Review: Kindred
This book had me wanting to slap a lot of people. Mind you, I've only slapped one person in my life. If I've already committed to the action by thinking about it, this a significant increase. I also posted this review to everywhere but my blog so far, which is not the usual order. Now everything is upside down.
Book description:
Dana, a modern black woman, is celebrating her twenty-sixth birthday with her new husband when she is snatched abruptly from her home in California and transported to the antebellum South. Rufus, the white son of a plantation owner, is drowning, and Dana has been summoned to save him. Dana is drawn back repeatedly through time to the slave quarters, and each time the stay grows longer, more arduous, and more dangerous until it is uncertain whether or not Dana's life will end, long before it has a chance to begin.
Review
After reading the first chapter and rolling my eyes a little, I'm thinking Dana will save this white kid and he'll love her and be a good person and all that jazz. Yeah, no...I got a kick-in-the-pants surprise.
Rufus develops this need for Dana that at first is childlike and a response to trauma, but as he gets older and needs her more often, he starts to show his true colors. Graciously, Dana still sees him like a child and knows his actions are driven by trauma and his world, but she can't give up her self-respect. She can try and blend into the environment though, and her husband helps and hinders at the same time. This complex tug-of-war is what makes everyone so slappable and the ending so sad and satisfying at the same time.

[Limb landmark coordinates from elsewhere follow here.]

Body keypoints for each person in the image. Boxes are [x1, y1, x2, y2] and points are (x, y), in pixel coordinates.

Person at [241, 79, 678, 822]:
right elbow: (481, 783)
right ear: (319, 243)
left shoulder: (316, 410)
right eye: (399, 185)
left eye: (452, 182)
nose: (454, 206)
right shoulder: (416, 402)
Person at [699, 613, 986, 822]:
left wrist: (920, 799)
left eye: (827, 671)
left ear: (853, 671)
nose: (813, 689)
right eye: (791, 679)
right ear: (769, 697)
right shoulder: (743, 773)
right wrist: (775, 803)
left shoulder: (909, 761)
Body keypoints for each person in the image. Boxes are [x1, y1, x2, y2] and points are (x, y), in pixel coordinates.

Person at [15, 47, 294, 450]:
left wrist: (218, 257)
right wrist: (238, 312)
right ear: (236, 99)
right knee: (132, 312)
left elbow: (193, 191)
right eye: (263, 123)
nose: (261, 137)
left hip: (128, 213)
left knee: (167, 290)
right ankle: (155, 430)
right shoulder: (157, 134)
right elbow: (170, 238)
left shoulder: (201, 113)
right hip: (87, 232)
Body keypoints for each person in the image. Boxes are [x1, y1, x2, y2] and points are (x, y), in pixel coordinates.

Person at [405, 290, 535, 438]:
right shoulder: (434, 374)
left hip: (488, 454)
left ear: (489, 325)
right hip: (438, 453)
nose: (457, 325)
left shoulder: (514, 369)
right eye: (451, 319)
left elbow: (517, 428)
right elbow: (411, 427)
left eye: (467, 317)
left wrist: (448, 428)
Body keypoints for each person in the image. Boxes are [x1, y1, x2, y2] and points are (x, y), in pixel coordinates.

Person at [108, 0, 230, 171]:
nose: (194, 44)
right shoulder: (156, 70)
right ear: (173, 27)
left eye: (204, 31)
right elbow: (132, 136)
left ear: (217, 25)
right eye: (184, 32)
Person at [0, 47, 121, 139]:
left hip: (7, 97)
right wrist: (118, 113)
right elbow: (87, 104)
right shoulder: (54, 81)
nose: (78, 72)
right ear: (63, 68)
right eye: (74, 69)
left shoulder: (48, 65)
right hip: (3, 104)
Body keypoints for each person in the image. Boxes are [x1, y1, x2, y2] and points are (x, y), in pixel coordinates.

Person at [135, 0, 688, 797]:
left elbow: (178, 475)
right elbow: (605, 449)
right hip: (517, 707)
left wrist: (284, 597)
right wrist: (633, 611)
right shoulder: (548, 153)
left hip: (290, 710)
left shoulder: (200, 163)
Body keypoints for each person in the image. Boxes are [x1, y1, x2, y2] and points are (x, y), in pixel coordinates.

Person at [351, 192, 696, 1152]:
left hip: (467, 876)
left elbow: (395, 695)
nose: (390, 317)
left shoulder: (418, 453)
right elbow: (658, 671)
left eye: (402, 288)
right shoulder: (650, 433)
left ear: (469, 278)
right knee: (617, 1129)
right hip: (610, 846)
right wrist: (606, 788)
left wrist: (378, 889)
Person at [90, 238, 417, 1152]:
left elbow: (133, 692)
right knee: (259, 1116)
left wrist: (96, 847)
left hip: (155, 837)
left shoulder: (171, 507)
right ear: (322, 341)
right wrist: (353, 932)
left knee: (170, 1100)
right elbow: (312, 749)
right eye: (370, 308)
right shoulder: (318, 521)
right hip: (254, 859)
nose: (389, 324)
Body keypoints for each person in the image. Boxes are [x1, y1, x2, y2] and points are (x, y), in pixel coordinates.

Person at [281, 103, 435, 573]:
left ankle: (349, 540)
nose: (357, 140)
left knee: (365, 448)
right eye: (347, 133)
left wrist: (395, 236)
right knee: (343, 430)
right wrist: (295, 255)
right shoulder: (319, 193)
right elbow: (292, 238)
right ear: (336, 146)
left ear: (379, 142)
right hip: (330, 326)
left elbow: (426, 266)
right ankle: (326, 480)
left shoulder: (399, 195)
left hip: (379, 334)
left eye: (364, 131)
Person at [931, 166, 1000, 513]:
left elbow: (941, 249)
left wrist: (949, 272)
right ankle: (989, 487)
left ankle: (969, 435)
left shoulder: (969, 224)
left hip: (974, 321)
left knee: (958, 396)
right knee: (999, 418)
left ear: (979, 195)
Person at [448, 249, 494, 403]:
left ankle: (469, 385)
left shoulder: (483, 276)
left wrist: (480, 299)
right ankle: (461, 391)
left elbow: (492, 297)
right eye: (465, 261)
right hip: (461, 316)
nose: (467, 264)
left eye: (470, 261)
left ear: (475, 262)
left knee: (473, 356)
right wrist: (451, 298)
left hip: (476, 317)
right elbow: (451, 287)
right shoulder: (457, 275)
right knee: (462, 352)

"Good person" is a difficult thing to understand. My modern sensibilities have a really hard time with it, and Butler takes opportunities to put "good" behaviors in a historical perspective while reminding the reader that it's still not OK. That is part of why I am thoroughly enjoying my reads this year. With a few exceptions too many authors shy away from these intricate issues, or don't show how complex they are. I find that many black authors just "got there," which I appreciate very much.
This book is brutal and yet somehow necessary.